Voilà donc Mikaël installé à Hedeby ; dans la petite maison d’invités au confort rustique, malgré le froid vif de cette partie septentrionale du pays, la neige épaisse, la glace qui givre les fenêtres, la solitude physique et morale. Bref, Mikaël a le moral dans les talons, et nous compatissons.
Le décor est dressé.
C’est alors qu’il nous faut faire attention à un autre personnage original, dont nous pressentons que le rôle ne sera pas anodin. Dès le début du roman, nous faisons connaissance avec Lisbeth Salander, enquêtrice spéciale de l’entreprise de sécurité Milton, dirigée par Dragan Armanskij. Si les deux protagonistes évoluent en parallèle dans ce premier temps de l’histoire, nous savons très vite que Lisbeth a enquêté sur Mikaël à propos du procès, ce qui constitue un premier fil pour réunir les intérêts des deux enquêteurs. Par ailleurs, Lisbeth est dépeinte comme un petit animal non-domesticable, une jeune femme qui a du mal à quitter son adolescence turbulente, une personnalité limite de l’autisme, fragile et déterminée, sauvage, socialement inadaptée, que Dragan Armanskij sauve en lui accordant une confiance professionnelle empreinte de vigilance paternelle.

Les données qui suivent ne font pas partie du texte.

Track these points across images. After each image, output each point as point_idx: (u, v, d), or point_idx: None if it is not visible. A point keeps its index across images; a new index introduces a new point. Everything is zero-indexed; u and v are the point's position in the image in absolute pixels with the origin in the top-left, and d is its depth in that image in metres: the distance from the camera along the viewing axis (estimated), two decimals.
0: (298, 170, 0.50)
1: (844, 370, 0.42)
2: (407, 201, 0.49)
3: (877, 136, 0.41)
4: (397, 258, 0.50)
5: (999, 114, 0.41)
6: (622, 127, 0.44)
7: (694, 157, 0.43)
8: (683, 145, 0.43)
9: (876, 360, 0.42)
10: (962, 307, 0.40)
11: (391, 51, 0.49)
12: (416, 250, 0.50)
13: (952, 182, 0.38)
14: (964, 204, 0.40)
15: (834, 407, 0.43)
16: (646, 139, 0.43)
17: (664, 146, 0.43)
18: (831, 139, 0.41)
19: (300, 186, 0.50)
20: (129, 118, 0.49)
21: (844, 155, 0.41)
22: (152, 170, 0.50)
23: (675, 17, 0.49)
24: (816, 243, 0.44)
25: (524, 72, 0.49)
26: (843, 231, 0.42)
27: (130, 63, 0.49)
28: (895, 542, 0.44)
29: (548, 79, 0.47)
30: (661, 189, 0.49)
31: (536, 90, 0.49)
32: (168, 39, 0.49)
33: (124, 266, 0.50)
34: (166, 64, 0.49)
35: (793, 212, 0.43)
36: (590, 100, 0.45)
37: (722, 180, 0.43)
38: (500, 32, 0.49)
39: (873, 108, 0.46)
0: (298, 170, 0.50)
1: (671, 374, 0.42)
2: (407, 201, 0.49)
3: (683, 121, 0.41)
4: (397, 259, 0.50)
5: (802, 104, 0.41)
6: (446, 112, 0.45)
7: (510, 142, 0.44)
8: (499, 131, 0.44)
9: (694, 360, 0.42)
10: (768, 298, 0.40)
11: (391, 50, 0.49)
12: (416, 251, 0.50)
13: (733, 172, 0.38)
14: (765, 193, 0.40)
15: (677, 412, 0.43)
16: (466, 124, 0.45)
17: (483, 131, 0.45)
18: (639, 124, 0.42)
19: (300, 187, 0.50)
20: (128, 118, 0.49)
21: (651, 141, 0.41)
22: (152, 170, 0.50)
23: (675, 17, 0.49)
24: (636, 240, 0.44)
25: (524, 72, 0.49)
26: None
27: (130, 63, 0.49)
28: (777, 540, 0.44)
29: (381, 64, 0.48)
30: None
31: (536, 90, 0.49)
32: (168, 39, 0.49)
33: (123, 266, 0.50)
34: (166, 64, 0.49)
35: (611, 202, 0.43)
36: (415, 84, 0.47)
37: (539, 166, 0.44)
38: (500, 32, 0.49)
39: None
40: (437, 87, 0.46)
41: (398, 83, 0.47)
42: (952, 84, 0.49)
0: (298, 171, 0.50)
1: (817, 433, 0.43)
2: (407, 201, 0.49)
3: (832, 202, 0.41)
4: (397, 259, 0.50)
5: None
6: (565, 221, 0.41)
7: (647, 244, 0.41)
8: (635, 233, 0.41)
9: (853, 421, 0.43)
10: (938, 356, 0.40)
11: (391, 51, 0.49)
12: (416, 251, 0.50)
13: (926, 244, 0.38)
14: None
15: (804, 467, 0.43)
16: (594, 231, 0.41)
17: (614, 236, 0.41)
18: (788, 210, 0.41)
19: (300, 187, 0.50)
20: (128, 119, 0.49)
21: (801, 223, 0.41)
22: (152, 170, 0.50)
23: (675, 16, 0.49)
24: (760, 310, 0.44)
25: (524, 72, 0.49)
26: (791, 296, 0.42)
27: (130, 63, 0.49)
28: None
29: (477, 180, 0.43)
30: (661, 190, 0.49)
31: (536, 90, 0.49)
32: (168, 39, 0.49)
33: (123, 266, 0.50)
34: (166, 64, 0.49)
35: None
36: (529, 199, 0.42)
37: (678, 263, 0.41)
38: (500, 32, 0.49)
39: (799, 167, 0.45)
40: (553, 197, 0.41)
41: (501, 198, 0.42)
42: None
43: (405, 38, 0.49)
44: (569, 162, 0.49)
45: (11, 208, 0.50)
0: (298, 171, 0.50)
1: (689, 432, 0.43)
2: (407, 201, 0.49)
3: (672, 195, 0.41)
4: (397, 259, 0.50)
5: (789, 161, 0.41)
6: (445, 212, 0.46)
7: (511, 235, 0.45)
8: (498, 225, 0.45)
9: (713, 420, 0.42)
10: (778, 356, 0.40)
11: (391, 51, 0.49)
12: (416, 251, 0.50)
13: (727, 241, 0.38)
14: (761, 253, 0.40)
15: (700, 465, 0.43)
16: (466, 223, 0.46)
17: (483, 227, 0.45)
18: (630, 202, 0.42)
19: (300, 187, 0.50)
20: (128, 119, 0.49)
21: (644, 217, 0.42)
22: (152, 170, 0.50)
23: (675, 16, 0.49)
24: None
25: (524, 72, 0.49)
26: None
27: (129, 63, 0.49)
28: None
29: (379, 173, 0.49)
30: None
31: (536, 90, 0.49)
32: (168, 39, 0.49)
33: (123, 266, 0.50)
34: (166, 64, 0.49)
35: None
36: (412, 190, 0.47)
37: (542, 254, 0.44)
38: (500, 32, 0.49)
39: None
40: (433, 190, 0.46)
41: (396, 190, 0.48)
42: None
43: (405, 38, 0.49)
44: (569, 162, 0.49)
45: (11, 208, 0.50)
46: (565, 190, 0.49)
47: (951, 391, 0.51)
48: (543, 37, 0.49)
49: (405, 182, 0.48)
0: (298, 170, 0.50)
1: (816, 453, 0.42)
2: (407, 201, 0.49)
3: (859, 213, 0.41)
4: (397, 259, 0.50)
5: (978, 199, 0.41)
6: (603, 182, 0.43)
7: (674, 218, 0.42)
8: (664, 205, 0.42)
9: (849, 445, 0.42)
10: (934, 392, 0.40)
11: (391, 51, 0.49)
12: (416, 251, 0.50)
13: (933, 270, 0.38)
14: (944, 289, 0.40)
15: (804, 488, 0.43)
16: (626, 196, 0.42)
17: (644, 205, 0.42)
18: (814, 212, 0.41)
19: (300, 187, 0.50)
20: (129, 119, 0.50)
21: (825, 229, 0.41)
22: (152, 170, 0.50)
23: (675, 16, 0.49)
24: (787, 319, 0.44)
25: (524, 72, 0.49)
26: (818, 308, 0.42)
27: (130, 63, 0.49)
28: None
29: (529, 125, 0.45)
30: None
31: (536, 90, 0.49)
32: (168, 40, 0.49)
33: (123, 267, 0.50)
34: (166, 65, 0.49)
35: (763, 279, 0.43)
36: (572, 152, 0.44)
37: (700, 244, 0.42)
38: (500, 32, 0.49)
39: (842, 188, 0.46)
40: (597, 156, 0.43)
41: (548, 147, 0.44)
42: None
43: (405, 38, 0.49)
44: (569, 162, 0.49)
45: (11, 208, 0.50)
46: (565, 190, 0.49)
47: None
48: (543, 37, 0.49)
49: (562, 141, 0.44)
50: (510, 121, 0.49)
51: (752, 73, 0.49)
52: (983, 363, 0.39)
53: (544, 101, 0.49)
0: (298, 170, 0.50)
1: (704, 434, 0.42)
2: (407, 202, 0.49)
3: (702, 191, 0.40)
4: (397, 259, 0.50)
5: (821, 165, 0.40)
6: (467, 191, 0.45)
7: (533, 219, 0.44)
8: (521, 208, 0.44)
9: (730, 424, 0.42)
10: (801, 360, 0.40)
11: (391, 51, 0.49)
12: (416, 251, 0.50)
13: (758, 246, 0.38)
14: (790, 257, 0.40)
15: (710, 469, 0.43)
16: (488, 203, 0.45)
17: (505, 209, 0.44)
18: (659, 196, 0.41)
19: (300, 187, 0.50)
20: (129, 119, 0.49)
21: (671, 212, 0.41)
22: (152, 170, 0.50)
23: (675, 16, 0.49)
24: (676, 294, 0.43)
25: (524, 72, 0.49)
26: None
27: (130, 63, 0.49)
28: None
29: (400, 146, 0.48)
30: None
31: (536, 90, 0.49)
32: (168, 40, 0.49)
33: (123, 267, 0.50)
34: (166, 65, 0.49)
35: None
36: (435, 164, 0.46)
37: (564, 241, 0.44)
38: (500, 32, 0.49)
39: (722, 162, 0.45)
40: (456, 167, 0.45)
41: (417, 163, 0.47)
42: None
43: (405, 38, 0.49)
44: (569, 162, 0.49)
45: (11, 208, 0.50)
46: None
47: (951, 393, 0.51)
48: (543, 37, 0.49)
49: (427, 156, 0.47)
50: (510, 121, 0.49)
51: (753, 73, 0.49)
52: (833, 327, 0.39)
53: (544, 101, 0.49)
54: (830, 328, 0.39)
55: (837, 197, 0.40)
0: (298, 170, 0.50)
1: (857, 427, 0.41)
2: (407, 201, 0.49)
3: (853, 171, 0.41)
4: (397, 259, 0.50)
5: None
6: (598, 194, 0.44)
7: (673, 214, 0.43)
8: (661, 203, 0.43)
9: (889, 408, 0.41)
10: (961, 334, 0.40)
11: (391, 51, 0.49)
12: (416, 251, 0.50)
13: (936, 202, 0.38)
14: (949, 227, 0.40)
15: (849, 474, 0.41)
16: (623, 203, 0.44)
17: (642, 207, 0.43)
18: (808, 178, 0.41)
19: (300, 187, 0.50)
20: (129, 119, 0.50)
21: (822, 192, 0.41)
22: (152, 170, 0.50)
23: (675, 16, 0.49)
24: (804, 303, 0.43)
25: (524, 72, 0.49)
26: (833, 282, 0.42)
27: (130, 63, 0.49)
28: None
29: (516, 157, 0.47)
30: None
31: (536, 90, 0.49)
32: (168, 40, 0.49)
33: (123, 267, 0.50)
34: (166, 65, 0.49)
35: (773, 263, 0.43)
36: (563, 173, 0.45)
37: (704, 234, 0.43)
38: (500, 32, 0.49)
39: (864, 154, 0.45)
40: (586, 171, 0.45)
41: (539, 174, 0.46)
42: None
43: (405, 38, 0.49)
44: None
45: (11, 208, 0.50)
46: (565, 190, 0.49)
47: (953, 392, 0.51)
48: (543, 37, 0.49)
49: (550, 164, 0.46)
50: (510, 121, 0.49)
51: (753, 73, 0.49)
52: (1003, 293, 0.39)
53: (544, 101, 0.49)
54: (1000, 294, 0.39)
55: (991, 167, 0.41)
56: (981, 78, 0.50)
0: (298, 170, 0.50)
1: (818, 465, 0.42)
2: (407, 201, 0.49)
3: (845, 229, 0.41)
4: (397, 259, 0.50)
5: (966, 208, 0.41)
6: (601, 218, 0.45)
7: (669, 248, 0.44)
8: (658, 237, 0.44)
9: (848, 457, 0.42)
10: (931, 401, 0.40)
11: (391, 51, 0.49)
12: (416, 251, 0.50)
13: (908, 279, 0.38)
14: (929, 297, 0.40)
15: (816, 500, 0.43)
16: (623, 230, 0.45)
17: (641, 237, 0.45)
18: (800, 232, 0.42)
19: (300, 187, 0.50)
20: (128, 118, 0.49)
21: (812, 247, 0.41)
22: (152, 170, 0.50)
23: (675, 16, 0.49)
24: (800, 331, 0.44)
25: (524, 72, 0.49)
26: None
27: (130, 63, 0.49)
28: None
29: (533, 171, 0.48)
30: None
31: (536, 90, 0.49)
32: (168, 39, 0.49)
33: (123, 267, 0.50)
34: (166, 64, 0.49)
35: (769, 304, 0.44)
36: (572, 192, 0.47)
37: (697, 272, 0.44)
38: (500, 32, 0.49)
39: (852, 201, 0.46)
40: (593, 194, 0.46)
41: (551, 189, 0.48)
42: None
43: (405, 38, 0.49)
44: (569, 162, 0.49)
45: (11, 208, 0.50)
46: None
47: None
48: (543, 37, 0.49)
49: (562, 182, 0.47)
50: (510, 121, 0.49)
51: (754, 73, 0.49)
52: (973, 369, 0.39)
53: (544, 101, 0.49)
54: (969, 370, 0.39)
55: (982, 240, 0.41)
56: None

Nous en venons enfin au point de l’intrigue où, à la suite de Mikaël, il nous faut pénétrer les arcanes de la famille Vanger, et démêler les nœuds d’une tribu complexe. Pour aider ses lecteurs, Stieg Larsson a eu la sagesse de dresser un tableau généalogique concernant la fratrie à partir de Henrik, ses frères et sœurs et leurs descendants directs. De même, héritier d’une civilisation où l’image règne en maître en lieu et place des mots qu’auraient utilisés Victor Hugo, Balzac ou Zola, il donne au lecteur à voir les plans des lieux, l’île, le hameau où les faits relatifs à la disparition de Harriet se sont déroulés. Plus tard dans le déroulement de l’intrigue, ces plans permettront aussi de visualiser les éléments du danger qui guettent bien évidemment les enquêteurs… Gardons-nous bien d’en révéler davantage. Le roman est séquencé chronologiquement par périodes de trois à dix jours, ce qui implique de recouper les actions des différents protagonistes sur la durée annoncée. Si la notion de temps est omniprésente, ce contrat d’une année précise pour mener l’enquête, les lieux et le climat du nord de la suède participent autant à l’atmosphère et à la résolution des énigmes. Comme tout bon polar qui se respecte, les retournements de situations abondent et s’enchaînent avec une rigueur indécelable en première lecture. Mais le lecteur est ravi d’être mené par le bout de ses lunettes.

La force et l’impact de l’univers de Stieg Larsson sur le style « polar » de ce début de XXIème siècle, réside bien dans le sens de l’image, la connaissance immédiate et concrète des éléments de l’intrigue. Stieg Larsson utilise une écriture efficace, brute, dénuée de fioritures, mais suffisamment intimiste et familière toutefois pour laisser s’installer une véritable ambiance : les humeurs, la nostalgie secrète, la rage, le sentiment d’urgence, toutes ces notations implicites sans lesquelles les personnages resteraient des mots, incapables d’incarner une part plus ou moins intime du lecteur qui partage mentalement les ressentis des protagonistes.
Il me paraît toutefois inapproprié de parler d’anti-héros : malgré les faiblesses psychologiques et les difficultés que rencontrent les personnages, Mikaël et Lisbeth font preuve de constance, de détermination, de courage qui vont bien au-delà de ce que nous endossons dans nos vies quotidiennes. Le récit développe tout simplement une reconnaissance de ce que nous aimerions être en pareille situation, il dévoile ce petit coin de nos consciences accessible aux fantasmes des redresseurs de torts, des justiciers ordinaires. Le lecteur, engoncé à l’abri de son fauteuil ou de son lit, adhère au divertissement qui extrapole et l’emmène en toute sécurité dans la neige et le froid, sous la pluie, au fin fond d’un inconfort qui ne le guette pas. Voilà sûrement un des secrets de son succès.